* [WORK ORDER] Change "colección" to "biblioteca" in the rows from the first one through the one containing "la oportunidad de", inclusive, and write out only those rows again with nothing else altered.

* [RECORDS]
= Beginning of Section =

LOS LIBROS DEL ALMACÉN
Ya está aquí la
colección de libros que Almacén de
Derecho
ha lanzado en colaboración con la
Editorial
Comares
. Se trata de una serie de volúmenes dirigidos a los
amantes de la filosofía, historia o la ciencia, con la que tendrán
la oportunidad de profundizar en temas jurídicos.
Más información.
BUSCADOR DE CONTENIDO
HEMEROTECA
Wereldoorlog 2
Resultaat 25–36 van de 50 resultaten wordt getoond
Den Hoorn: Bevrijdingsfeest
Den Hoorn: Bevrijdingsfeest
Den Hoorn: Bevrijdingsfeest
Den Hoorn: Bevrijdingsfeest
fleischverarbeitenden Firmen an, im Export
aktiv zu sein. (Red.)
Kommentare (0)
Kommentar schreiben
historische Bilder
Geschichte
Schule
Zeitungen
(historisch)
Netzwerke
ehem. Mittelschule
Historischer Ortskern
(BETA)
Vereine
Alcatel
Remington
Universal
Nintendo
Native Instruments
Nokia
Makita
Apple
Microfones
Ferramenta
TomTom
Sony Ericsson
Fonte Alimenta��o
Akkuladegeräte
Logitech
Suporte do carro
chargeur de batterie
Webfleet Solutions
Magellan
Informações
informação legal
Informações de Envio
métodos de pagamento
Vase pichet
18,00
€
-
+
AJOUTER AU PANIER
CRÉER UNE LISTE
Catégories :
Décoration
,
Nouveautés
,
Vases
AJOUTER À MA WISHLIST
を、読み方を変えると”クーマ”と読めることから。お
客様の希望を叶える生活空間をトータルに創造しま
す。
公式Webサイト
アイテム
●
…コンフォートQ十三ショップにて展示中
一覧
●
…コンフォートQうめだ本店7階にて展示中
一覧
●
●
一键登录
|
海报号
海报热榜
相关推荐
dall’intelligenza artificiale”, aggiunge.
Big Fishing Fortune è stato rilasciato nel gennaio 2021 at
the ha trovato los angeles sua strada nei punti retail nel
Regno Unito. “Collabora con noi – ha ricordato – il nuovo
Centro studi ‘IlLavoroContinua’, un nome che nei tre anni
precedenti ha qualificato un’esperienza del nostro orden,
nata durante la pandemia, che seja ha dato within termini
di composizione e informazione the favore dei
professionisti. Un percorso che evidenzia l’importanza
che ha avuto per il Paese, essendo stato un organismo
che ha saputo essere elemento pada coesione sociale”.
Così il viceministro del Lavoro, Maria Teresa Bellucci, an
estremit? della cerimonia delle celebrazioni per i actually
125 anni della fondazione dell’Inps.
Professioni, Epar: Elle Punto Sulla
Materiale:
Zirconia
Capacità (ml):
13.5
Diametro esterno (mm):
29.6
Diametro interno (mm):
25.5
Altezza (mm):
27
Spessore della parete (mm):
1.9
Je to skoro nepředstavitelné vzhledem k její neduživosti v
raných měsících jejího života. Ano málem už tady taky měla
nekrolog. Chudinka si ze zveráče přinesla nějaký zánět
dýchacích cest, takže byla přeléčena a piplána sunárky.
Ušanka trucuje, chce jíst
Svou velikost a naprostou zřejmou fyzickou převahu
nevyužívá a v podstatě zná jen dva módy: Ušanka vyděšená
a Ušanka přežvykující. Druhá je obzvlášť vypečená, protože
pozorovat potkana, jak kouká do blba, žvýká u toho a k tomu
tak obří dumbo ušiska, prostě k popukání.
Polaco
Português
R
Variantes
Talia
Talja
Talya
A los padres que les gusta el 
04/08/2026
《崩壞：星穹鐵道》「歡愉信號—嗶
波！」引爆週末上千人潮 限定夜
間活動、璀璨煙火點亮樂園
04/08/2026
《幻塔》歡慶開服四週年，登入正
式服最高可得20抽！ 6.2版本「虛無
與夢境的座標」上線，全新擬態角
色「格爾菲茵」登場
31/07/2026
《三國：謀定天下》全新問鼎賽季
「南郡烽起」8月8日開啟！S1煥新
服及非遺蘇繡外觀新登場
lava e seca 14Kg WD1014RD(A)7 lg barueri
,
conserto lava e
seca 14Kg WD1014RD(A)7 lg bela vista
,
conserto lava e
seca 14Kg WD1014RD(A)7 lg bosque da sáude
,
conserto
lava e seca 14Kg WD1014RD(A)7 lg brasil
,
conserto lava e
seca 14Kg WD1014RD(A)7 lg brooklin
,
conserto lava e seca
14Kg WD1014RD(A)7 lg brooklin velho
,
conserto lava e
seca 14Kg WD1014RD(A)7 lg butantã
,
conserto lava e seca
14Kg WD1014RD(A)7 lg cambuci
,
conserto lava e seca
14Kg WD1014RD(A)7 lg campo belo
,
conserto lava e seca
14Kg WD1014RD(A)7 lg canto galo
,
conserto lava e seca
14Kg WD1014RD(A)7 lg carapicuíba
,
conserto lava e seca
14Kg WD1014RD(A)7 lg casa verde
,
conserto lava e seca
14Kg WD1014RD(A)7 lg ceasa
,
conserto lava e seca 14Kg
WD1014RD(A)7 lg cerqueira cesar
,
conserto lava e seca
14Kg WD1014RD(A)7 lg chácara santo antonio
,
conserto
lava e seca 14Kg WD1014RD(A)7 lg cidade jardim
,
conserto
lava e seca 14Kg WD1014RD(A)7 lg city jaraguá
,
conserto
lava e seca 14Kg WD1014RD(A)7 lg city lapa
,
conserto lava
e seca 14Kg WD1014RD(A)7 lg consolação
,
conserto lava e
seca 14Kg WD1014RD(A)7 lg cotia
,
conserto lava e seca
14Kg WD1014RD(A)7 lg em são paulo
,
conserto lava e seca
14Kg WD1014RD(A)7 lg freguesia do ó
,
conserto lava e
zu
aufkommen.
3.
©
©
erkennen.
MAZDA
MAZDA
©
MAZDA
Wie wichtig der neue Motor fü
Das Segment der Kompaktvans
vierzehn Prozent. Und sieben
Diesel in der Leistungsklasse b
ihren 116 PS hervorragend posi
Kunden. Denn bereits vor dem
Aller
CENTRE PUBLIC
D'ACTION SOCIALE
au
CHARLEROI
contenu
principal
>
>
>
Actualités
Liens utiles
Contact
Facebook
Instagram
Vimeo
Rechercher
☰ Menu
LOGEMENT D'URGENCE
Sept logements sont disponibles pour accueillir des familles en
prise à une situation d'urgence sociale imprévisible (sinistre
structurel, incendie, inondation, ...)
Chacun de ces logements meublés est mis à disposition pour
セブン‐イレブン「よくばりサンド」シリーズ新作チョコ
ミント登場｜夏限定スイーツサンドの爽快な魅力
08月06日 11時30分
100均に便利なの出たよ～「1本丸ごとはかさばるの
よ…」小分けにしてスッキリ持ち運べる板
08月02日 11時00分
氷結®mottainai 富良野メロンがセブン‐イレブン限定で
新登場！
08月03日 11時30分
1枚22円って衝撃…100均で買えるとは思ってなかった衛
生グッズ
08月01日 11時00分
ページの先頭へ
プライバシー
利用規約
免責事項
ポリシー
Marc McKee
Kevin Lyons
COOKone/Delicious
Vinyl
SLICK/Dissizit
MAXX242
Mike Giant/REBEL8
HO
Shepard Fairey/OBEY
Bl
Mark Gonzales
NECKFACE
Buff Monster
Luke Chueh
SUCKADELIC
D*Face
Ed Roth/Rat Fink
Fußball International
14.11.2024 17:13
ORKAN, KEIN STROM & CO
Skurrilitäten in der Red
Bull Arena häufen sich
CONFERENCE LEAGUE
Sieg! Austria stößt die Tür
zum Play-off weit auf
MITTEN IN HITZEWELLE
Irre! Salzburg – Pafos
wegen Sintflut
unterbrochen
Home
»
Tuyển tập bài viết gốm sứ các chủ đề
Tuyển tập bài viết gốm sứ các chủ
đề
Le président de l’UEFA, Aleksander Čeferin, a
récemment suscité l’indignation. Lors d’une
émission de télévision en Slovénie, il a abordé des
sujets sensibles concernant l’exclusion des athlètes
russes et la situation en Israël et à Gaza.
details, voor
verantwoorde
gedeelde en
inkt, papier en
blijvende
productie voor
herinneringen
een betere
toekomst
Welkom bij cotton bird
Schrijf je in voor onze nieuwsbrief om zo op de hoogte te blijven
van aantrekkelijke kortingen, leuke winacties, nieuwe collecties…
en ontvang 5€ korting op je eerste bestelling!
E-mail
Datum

= End of Section =

* [SOLVED EXERCISE]
LOS LIBROS DEL ALMACÉN
Ya está aquí la
biblioteca de libros que Almacén de
Derecho
ha lanzado en colaboración con la
Editorial
Comares
. Se trata de una serie de volúmenes dirigidos a los
amantes de la filosofía, historia o la ciencia, con la que tendrán
la oportunidad de profundizar en temas jurídicos.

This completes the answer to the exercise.